Your instructions:
No pictures, nothing altered: return the data below.

>>>

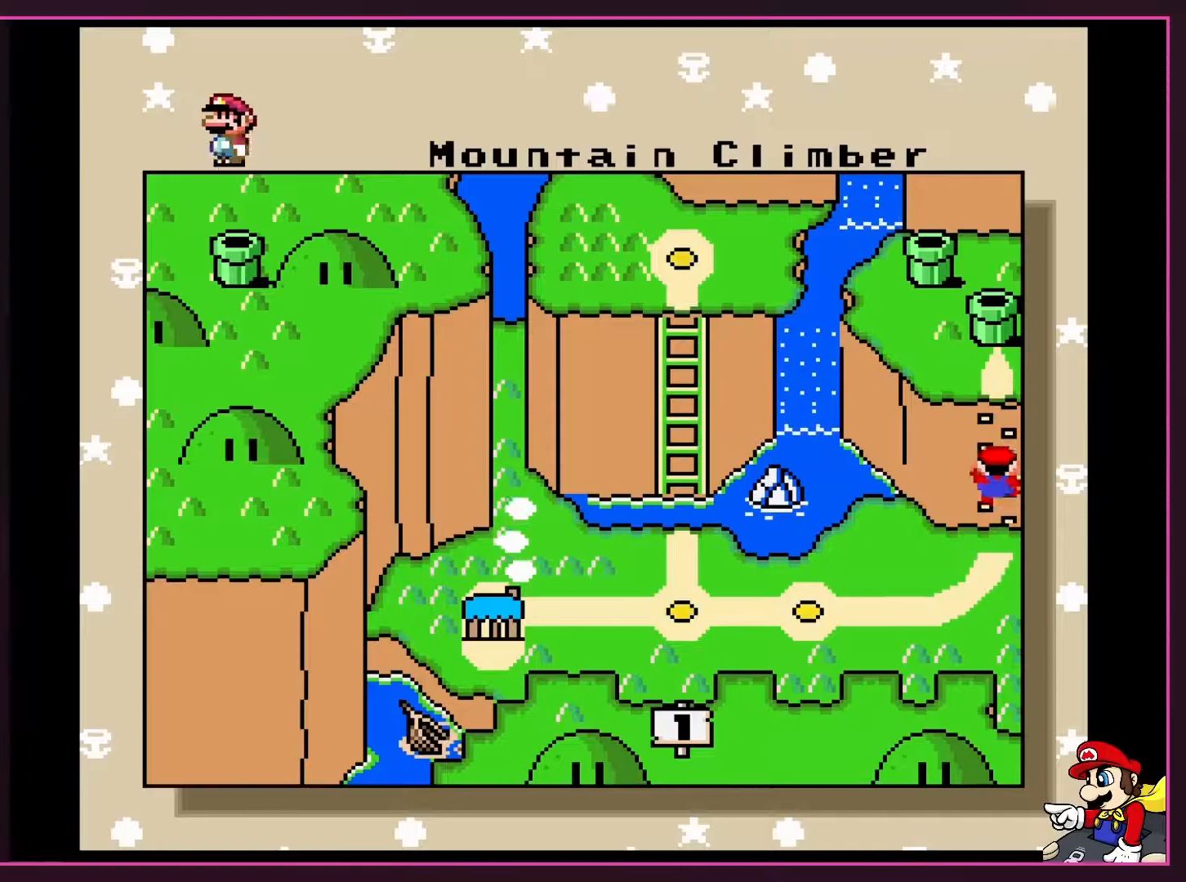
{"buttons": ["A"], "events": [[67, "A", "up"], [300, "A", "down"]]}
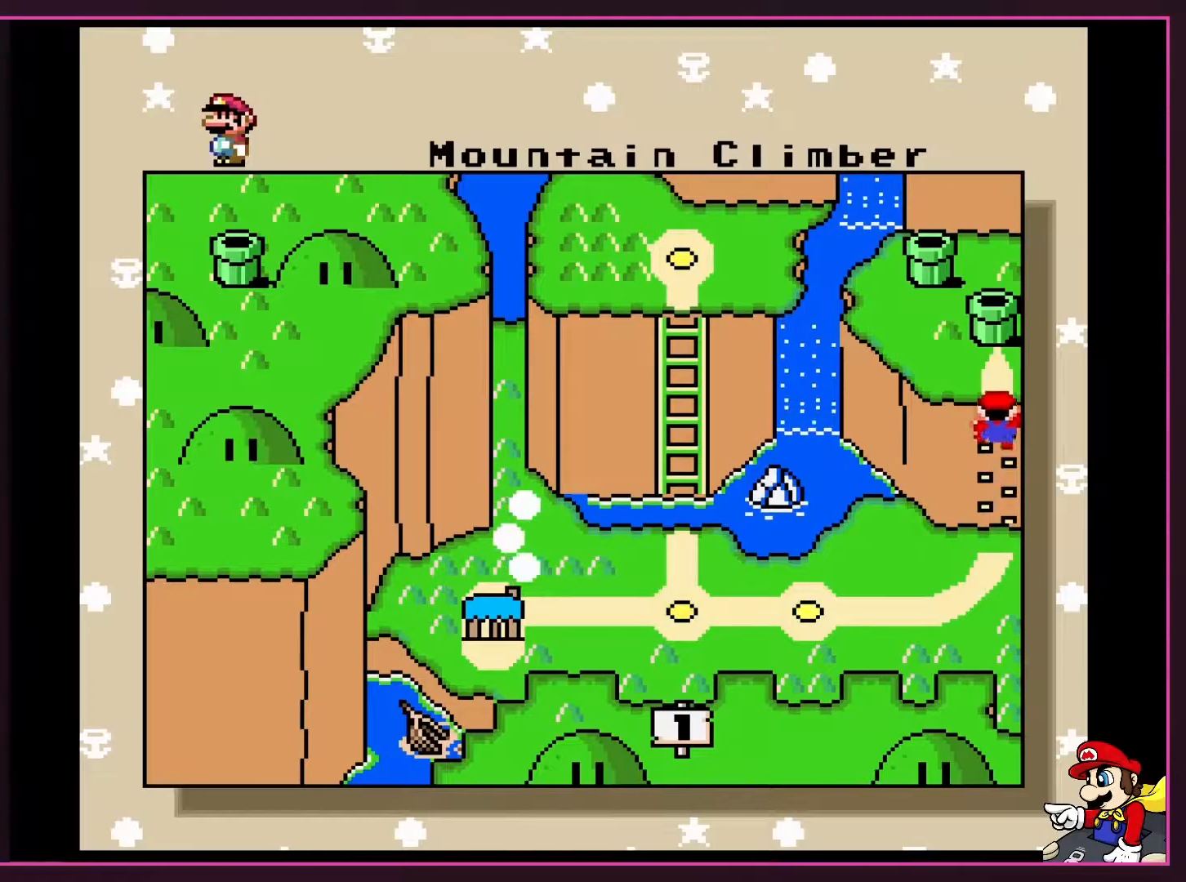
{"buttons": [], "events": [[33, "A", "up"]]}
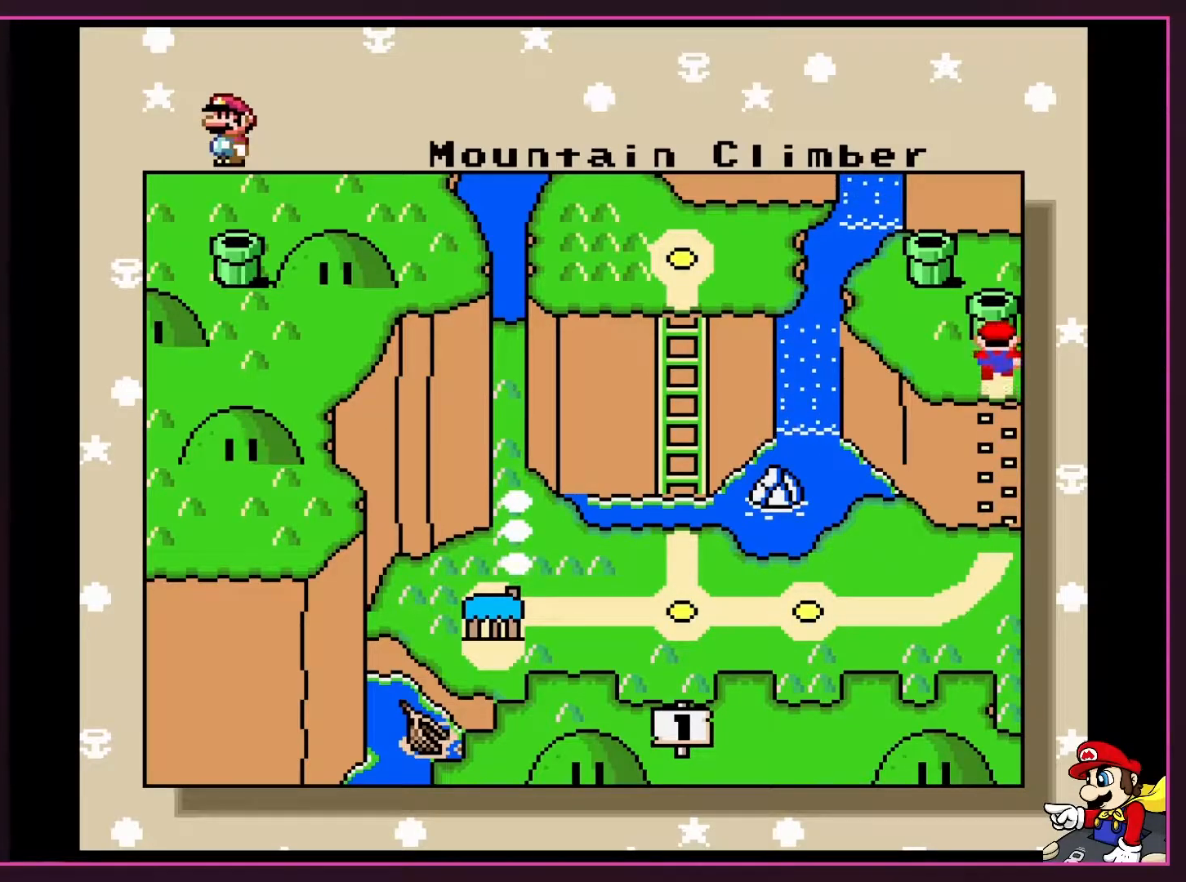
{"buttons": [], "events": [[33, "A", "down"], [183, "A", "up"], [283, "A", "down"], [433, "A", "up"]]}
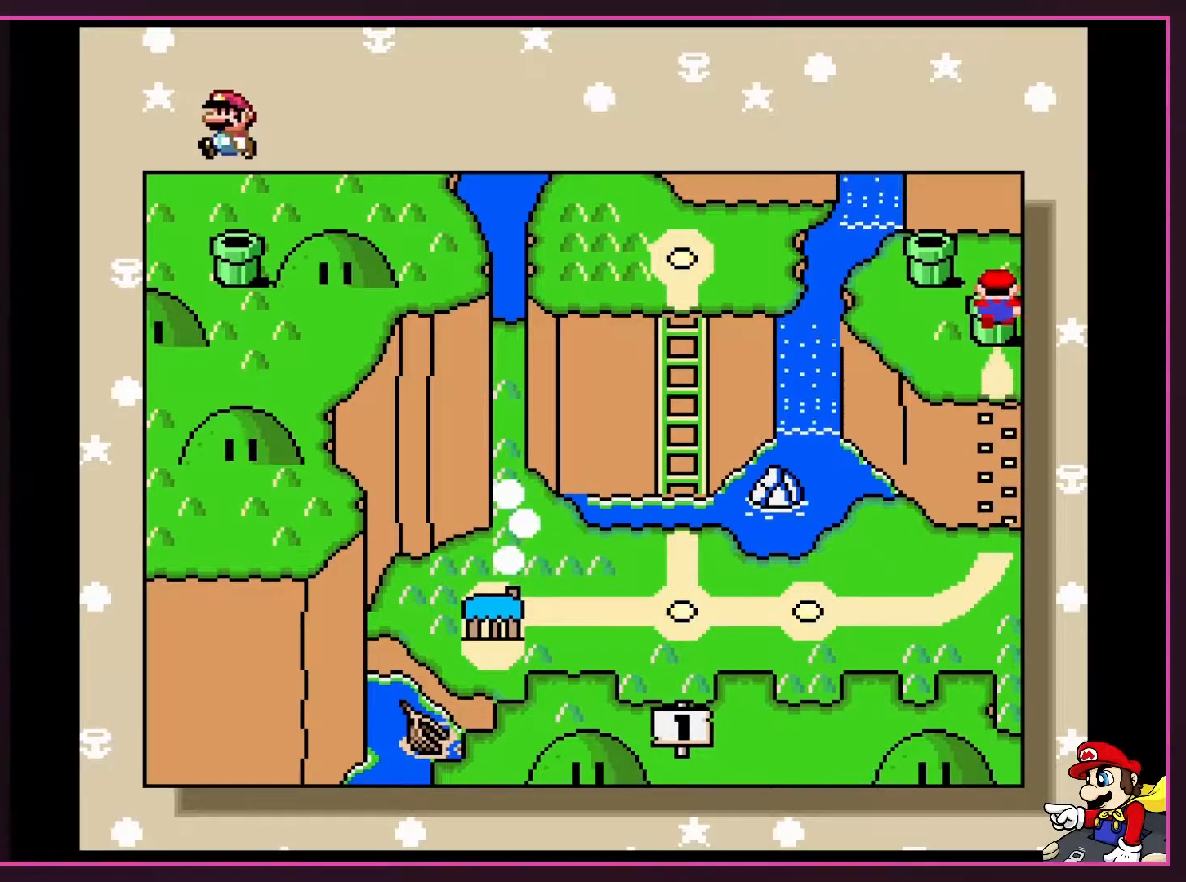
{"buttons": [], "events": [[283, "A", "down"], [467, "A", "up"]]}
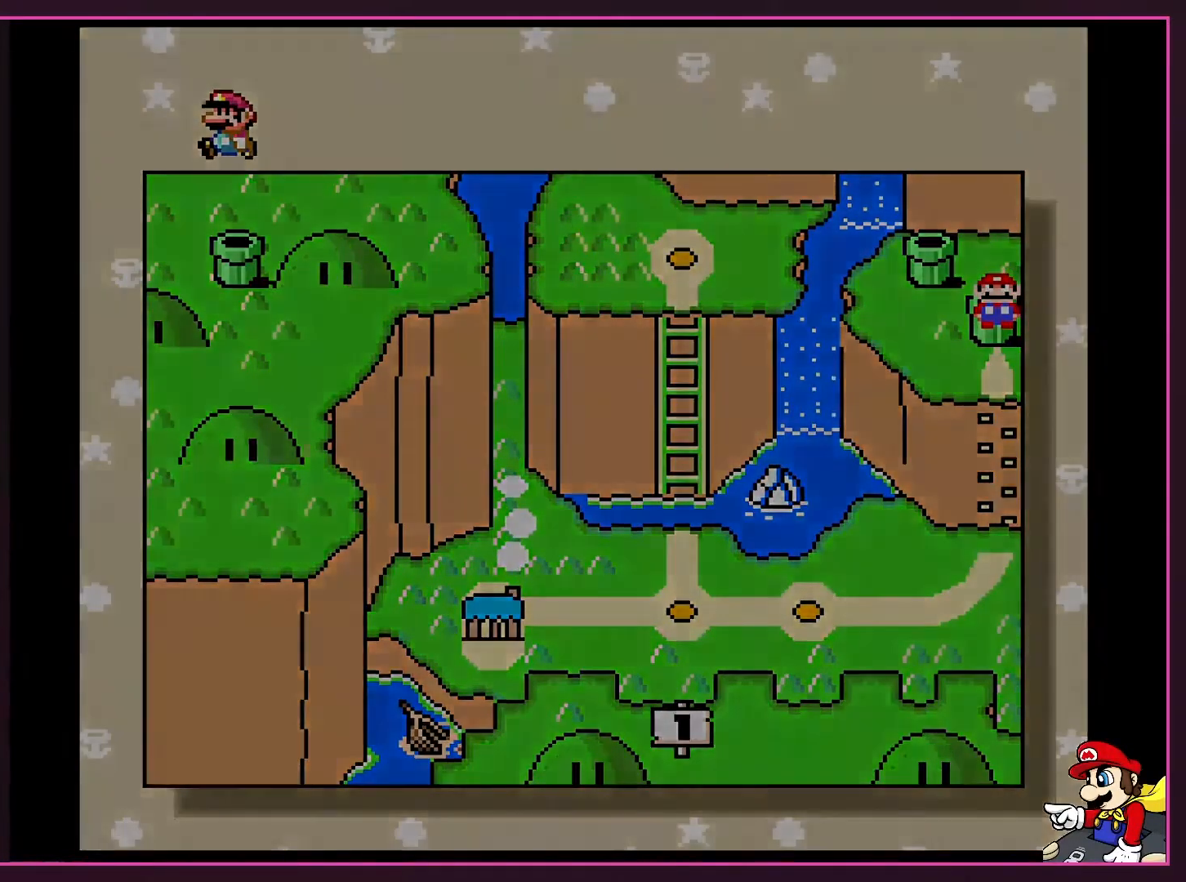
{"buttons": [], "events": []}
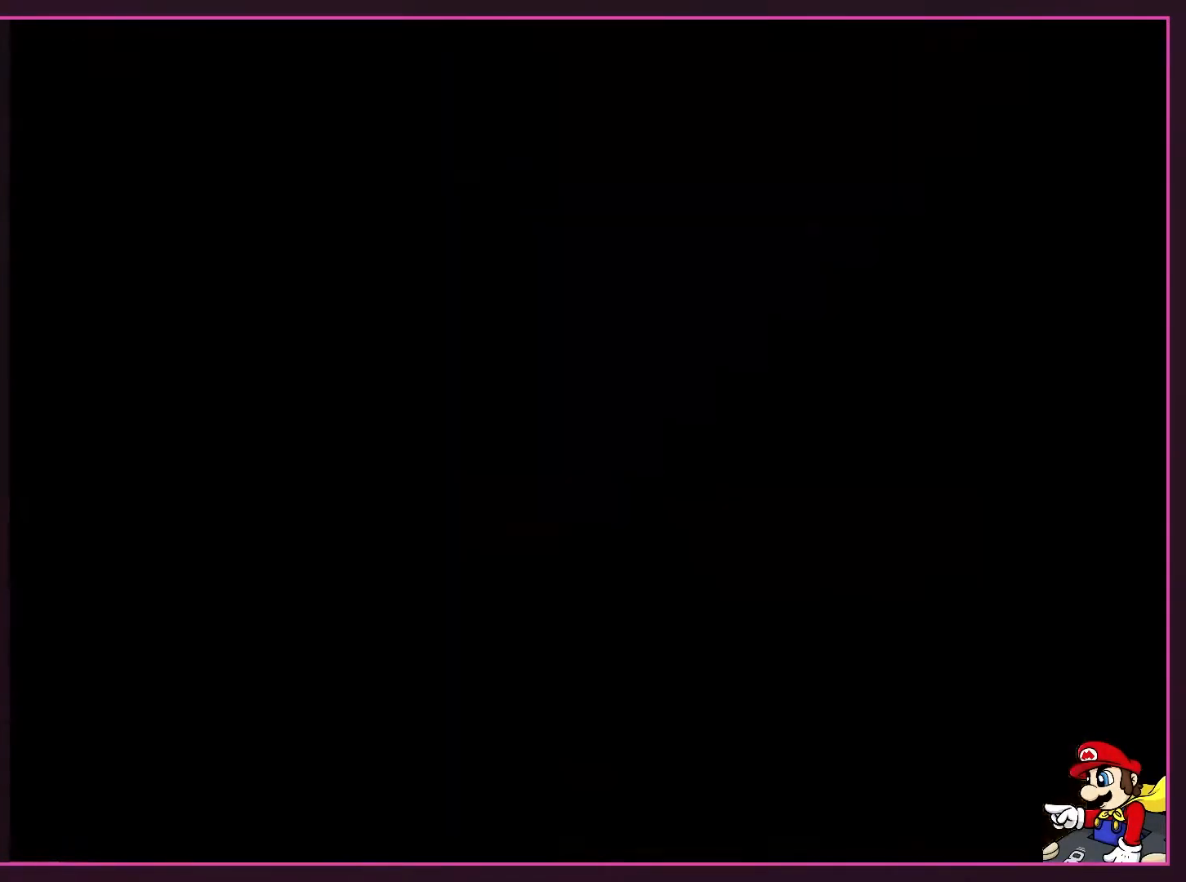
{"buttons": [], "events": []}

<<<

Response box:
{"buttons": ["A"], "events": [[67, "A", "up"], [300, "A", "down"]]}
{"buttons": [], "events": [[33, "A", "up"]]}
{"buttons": [], "events": [[33, "A", "down"], [183, "A", "up"], [283, "A", "down"], [433, "A", "up"]]}
{"buttons": [], "events": [[283, "A", "down"], [467, "A", "up"]]}
{"buttons": [], "events": []}
{"buttons": [], "events": []}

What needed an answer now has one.